- Citizenship: United States
- Education: Université de la Mediterranée
- Occupations: Immunologist, professor

= Christine Beeton =

Immunologist

Christine Beeton is an immunologist and associate professor at the Baylor College of Medicine (Baylor or Baylor College) in Houston, Texas. She works within the Department of Molecular Physiology and Biophysics. Beeton graduated from the Faculté des Sciences de Luminy within the Université de la Mediterranée in Marseille, France and later as a postdoctoral fellow from the University of California. Her professional interests and areas of expertise include autoimmune diseases (multiple sclerosis, rheumatoid arthritis), drug development, ions and ion channels in disease, and targeted therapies.

== Education and early life ==
Beeton graduated with a bachelor's degree from the Université de la Mediterranée in the 1990s before later graduating from the same university with a Master of Science in biochemistry. In 1997, she joined Evelyne Béraud's group and received her PhD in Immunology. After graduating with her doctorate in 2001, Beeton moved to the US where she met and worked with K. George Chandy on her postdoctoral fellowship.

After her fellowship ended in 2006, Beeton was awarded a promotion and assumed her new role as assistant researcher. She later joined the faculty at Baylor College of Medicine in 2008 and has worked there ever since. In 2010, Beeton became the Academic Director of Cytometry and Cell Sorting Core for the Dan L Duncan Cancer Centre. She was promoted to her current position, associate professor, in 2015.

== Work and research ==
Beeton is a pioneer in her field, being the first person able to show the significant benefits of blocking Kv1.1 and Kv1.3 channels with kaliotoxin - a component of scorpion venom - as a preventative measure against multiple sclerosis in animals. Throughout her postdoctoral fellowship she collaborated with other doctors and developed an extremely potent and selective blocker of Kv1.3 channels. Beeton, alongside her fellow doctors, owns the world-wide patent on this blocker which is known as ShK-186, or dalazatide. Clinical trials have been carried out on volunteers and show that the blocker is well tolerated and displays efficacy. More recently Beeton has been focussing on the production and delivery of the blockers and other compounds which are related.

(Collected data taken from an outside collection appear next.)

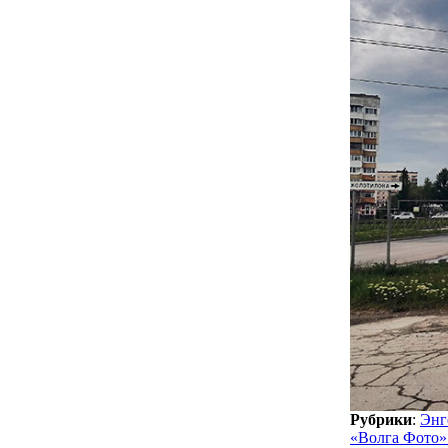
Рубрики
:
Энг
«Волга Фото»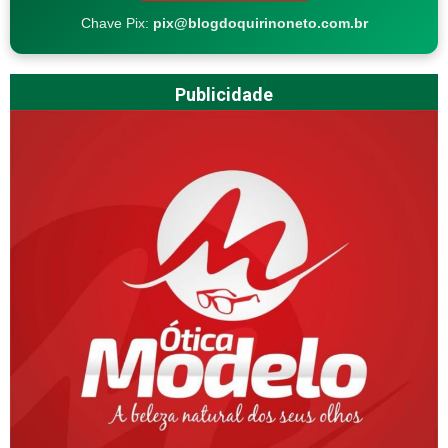
Chave Pix:
pix@blogdoquirinoneto.com.br
Publicidade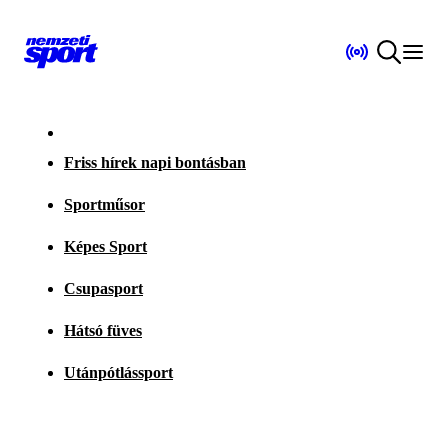
Friss hírek napi bontásban
Sportműsor
Képes Sport
Csupasport
Hátsó füves
Utánpótlássport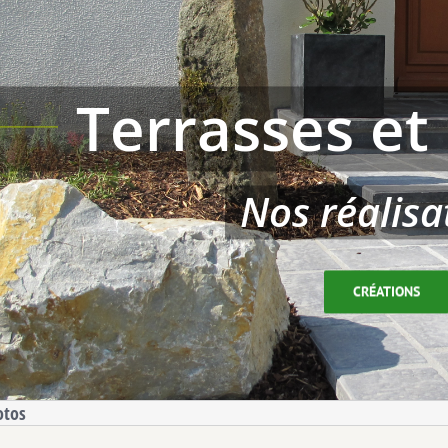
Terrasses et 
Nos réalisa
CRÉATIONS
otos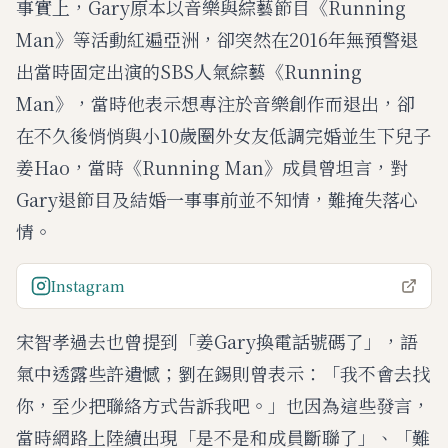
事實上，Gary原本以音樂與綜藝節目《Running
Man》等活動紅遍亞洲，卻突然在2016年無預警退
出當時固定出演的SBS人氣綜藝《Running
Man》，當時他表示想專注於音樂創作而退出，卻
在不久後悄悄與小10歲圈外女友低調完婚並生下兒子
姜Hao，當時《Running Man》成員曾坦言，對
Gary退節目及結婚一事事前並不知情，難掩失落心
情。
Instagram
宋智孝過去也曾提到「姜Gary換電話號碼了」，語
氣中透露些許遺憾；劉在錫則曾表示：「我不會去找
你，至少把聯絡方式告訴我吧。」也因為這些發言，
當時網路上陸續出現「是不是和成員斷聯了」、「難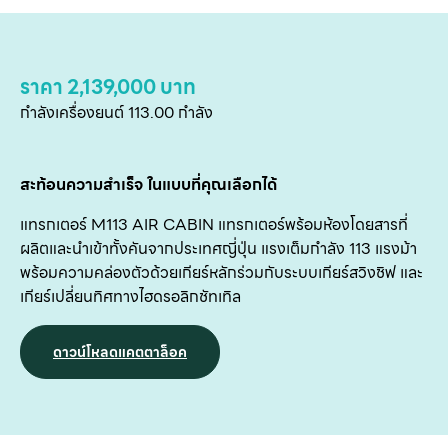
ราคา 2,139,000 บาท
กำลังเครื่องยนต์ 113.00 กำลัง
สะท้อนความสำเร็จ ในแบบที่คุณเลือกได้
แทรกเตอร์ M113 AIR CABIN แทรกเตอร์พร้อมห้องโดยสารที่
หน
ผลิตและนำเข้าทั้งคันจากประเทศญี่ปุ่น แรงเต็มกำลัง 113 แรงม้า
แ
พร้อมความคล่องตัวด้วยเกียร์หลักร่วมกับระบบเกียร์สวิงชิฟ และ
สิน
เกียร์เปลี่ยนทิศทางไฮดรอลิกชัทเทิล
ข
ดาวน์โหลดแคตตาล็อค
เ
บริ
ข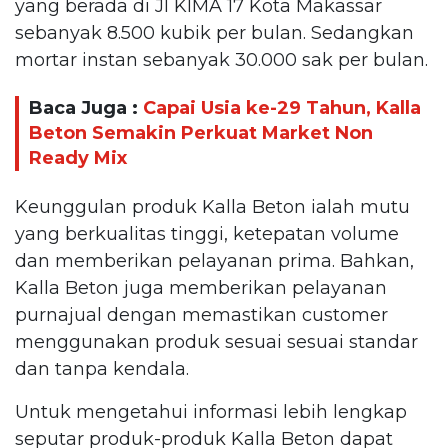
yang berada di Jl KIMA 17 Kota Makassar
sebanyak 8.500 kubik per bulan. Sedangkan
mortar instan sebanyak 30.000 sak per bulan.
Baca Juga :
Capai Usia ke-29 Tahun, Kalla
Beton Semakin Perkuat Market Non
Ready Mix
Keunggulan produk Kalla Beton ialah mutu
yang berkualitas tinggi, ketepatan volume
dan memberikan pelayanan prima. Bahkan,
Kalla Beton juga memberikan pelayanan
purnajual dengan memastikan customer
menggunakan produk sesuai sesuai standar
dan tanpa kendala.
Untuk mengetahui informasi lebih lengkap
seputar produk-produk Kalla Beton dapat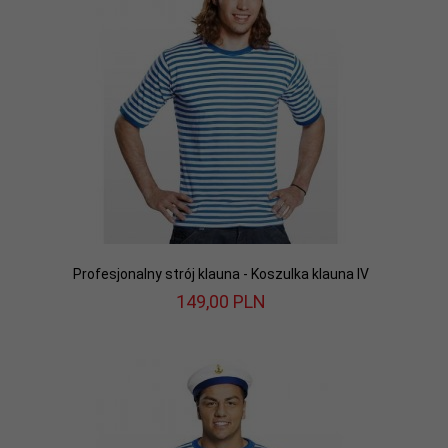
Profesjonalny strój klauna - Koszulka klauna IV
149,
00
PLN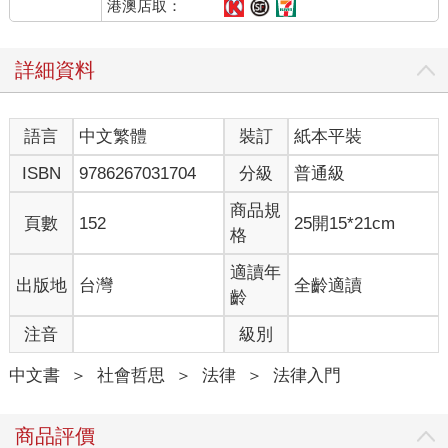
港澳店取：
詳細資料
語言
中文繁體
裝訂
紙本平裝
ISBN
9786267031704
分級
普通級
商品規
頁數
152
25開15*21cm
格
適讀年
出版地
台灣
全齡適讀
齡
注音
級別
中文書
＞
社會哲思
＞
法律
＞
法律入門
商品評價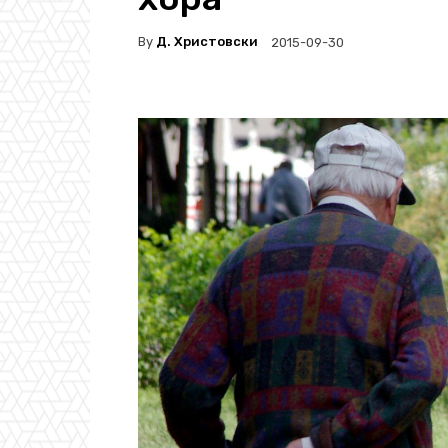
By
Д. Христовски
2015-09-30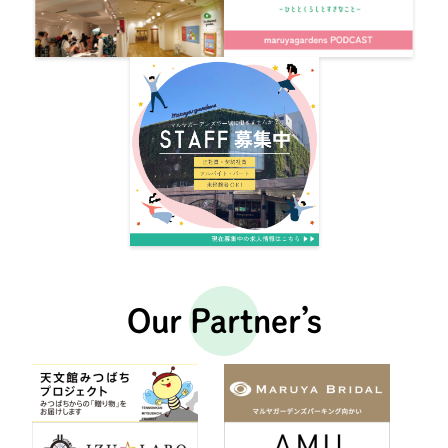
Our Partner’s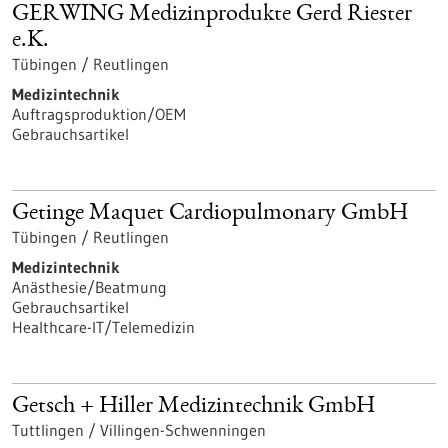
GERWING Medizinprodukte Gerd Riester
e.K.
Tübingen / Reutlingen
Medizintechnik
Auftragsproduktion/OEM
Gebrauchsartikel
Getinge Maquet Cardiopulmonary GmbH
Tübingen / Reutlingen
Medizintechnik
Anästhesie/Beatmung
Gebrauchsartikel
Healthcare-IT/Telemedizin
Getsch + Hiller Medizintechnik GmbH
Tuttlingen / Villingen-Schwenningen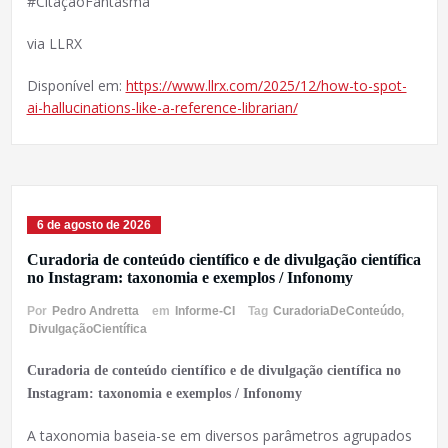
#CitaçãoFantasma
via LLRX
Disponível em:
https://www.llrx.com/2025/12/how-to-spot-
ai-hallucinations-like-a-reference-librarian/
6 de agosto de 2026
Curadoria de conteúdo científico e de divulgação científica
no Instagram: taxonomia e exemplos / Infonomy
Por
Pedro Andretta
em
Informe-CI
Tag
CuradoriaDeConteúdo
,
DivulgaçãoCientífica
Curadoria de conteúdo científico e de divulgação científica no
Instagram: taxonomia e exemplos / Infonomy
A taxonomia baseia-se em diversos parâmetros agrupados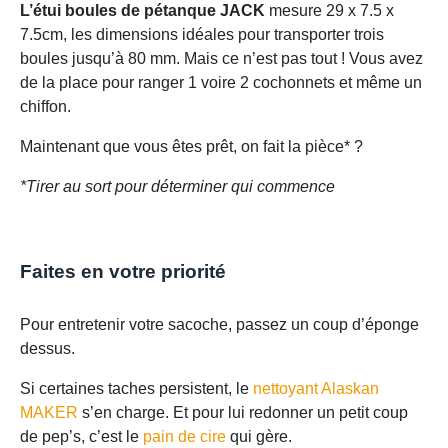
L’étui boules de pétanque JACK
mesure 29 x 7.5 x
7.5cm, les dimensions idéales pour transporter trois
boules jusqu’à 80 mm. Mais ce n’est pas tout ! Vous avez
de la place pour ranger 1 voire 2 cochonnets et même un
chiffon.
Maintenant que vous êtes prêt, on fait la pièce* ?
*Tirer au sort pour déterminer qui commence
Faites en votre priorité
Pour entretenir votre sacoche, passez un coup d’éponge
dessus.
Si certaines taches persistent, le
nettoyant Alaskan
MAKER
s’en charge. Et pour lui redonner un petit coup
de pep’s, c’est le
pain de cire
qui gère.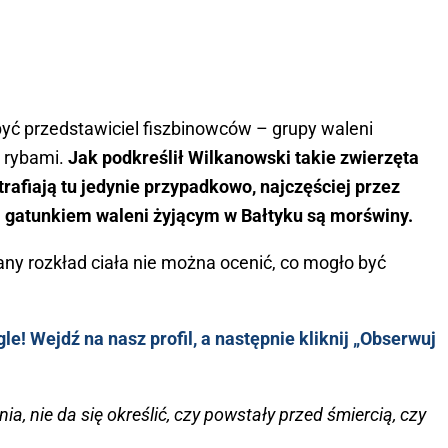
yć przedstawiciel fiszbinowców – grupy waleni
i rybami.
Jak podkreślił Wilkanowski takie zwierzęta
trafiają tu jedynie przypadkowo, najczęściej przez
m gatunkiem waleni żyjącym w Bałtyku są morświny.
y rozkład ciała nie można ocenić, co mogło być
e! Wejdź na nasz profil, a następnie kliknij „Obserwuj
ia, nie da się określić, czy powstały przed śmiercią, czy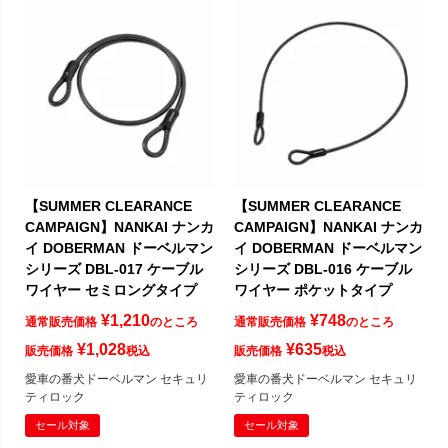
【SUMMER CLEARANCE
【SUMMER CLEARANCE
CAMPAIGN】NANKAI ナンカ
CAMPAIGN】NANKAI ナンカ
イ DOBERMAN ドーベルマン
イ DOBERMAN ドーベルマン
シリーズ DBL-017 ケーブル
シリーズ DBL-016 ケーブル
ワイヤー セミロングタイプ
ワイヤー ポケットタイプ
¥
1,210
¥
748
通常販売価格
のところ
通常販売価格
のところ
¥
1,028
¥
635
販売価格
税込
販売価格
税込
愛車の番犬ドーベルマン セキュリ
愛車の番犬ドーベルマン セキュリ
ティロック
ティロック
セール対象
セール対象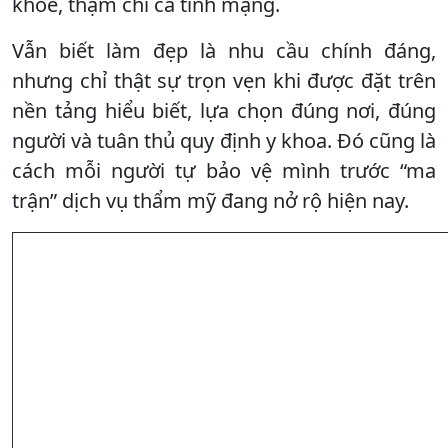
khỏe, thậm chí cả tính mạng.
Vẫn biết làm đẹp là nhu cầu chính đáng,
nhưng chỉ thật sự trọn vẹn khi được đặt trên
nền tảng hiểu biết, lựa chọn đúng nơi, đúng
người và tuân thủ quy định y khoa. Đó cũng là
cách mỗi người tự bảo vệ mình trước “ma
trận” dịch vụ thẩm mỹ đang nở rộ hiện nay.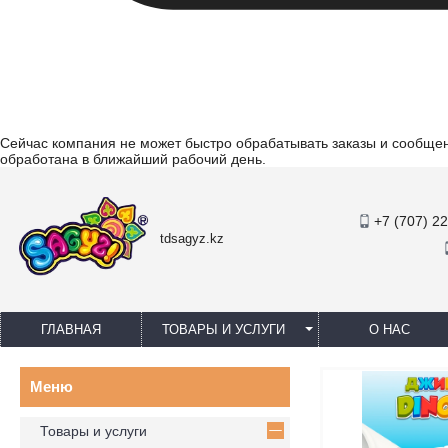
Сейчас компания не может быстро обрабатывать заказы и сообщени
обработана в ближайший рабочий день.
+7 (707) 2
tdsagyz.kz
ГЛАВНАЯ
ТОВАРЫ И УСЛУГИ
О НАС
Товары и услуги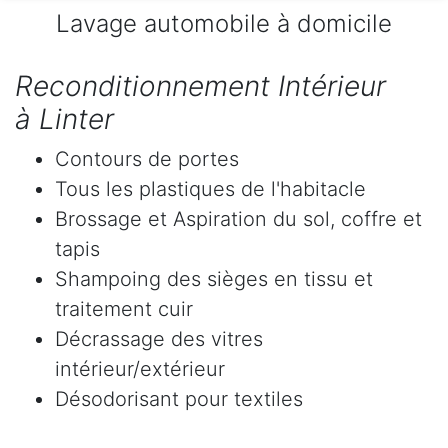
Lavage automobile à domicile
Reconditionnement Intérieur
à Linter
Contours de portes
Tous les plastiques de l'habitacle
Brossage et Aspiration du sol, coffre et
tapis
Shampoing des sièges en tissu et
traitement cuir
Décrassage des vitres
intérieur/extérieur
Désodorisant pour textiles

Beeton's laboratory mainly looks at targeting potassium channels for the treatment of chronic diseases, such as rheumatoid arthritis and multiple sclerosis. Recently, the lab identified KCa1.1 as the major potassium channel at the sugar of synoviocytes in patients with rheumatoid arthritis and is now working to understand the mechanisms of KCa1.1 expression and function in synoviocytes. As well as this, Beeton and her colleagues are looking at developing selective KCa1.1 blockers as potential therapeutics for chronic diseases.

Beeton has also started collaborating Dr. Tour at Rice University to understand the mechanisms of action of carbon-based antioxidant nanoparticles in T lymphocytes and their potential as novel immunomodulators for T lymphocyte-mediated autoimmune diseases.

== Honours and awards ==
=== Clark Faculty service award ===
Beeton achieved the Clark Faculty Service Award in 2018. This award is to honour members of the Baylor College of Medicine faculty who have demonstrated that they are exceptional, altruistic, and community-driven. To receive the Clark Award a person must have been a staff member at Baylor for at least 5 years previous and nominees must not have already achieved a different major institutional award.

=== Laverna Titus Award ===
In 2005, Beeton received the Laverna Titus Award from the American Heart Association for her research.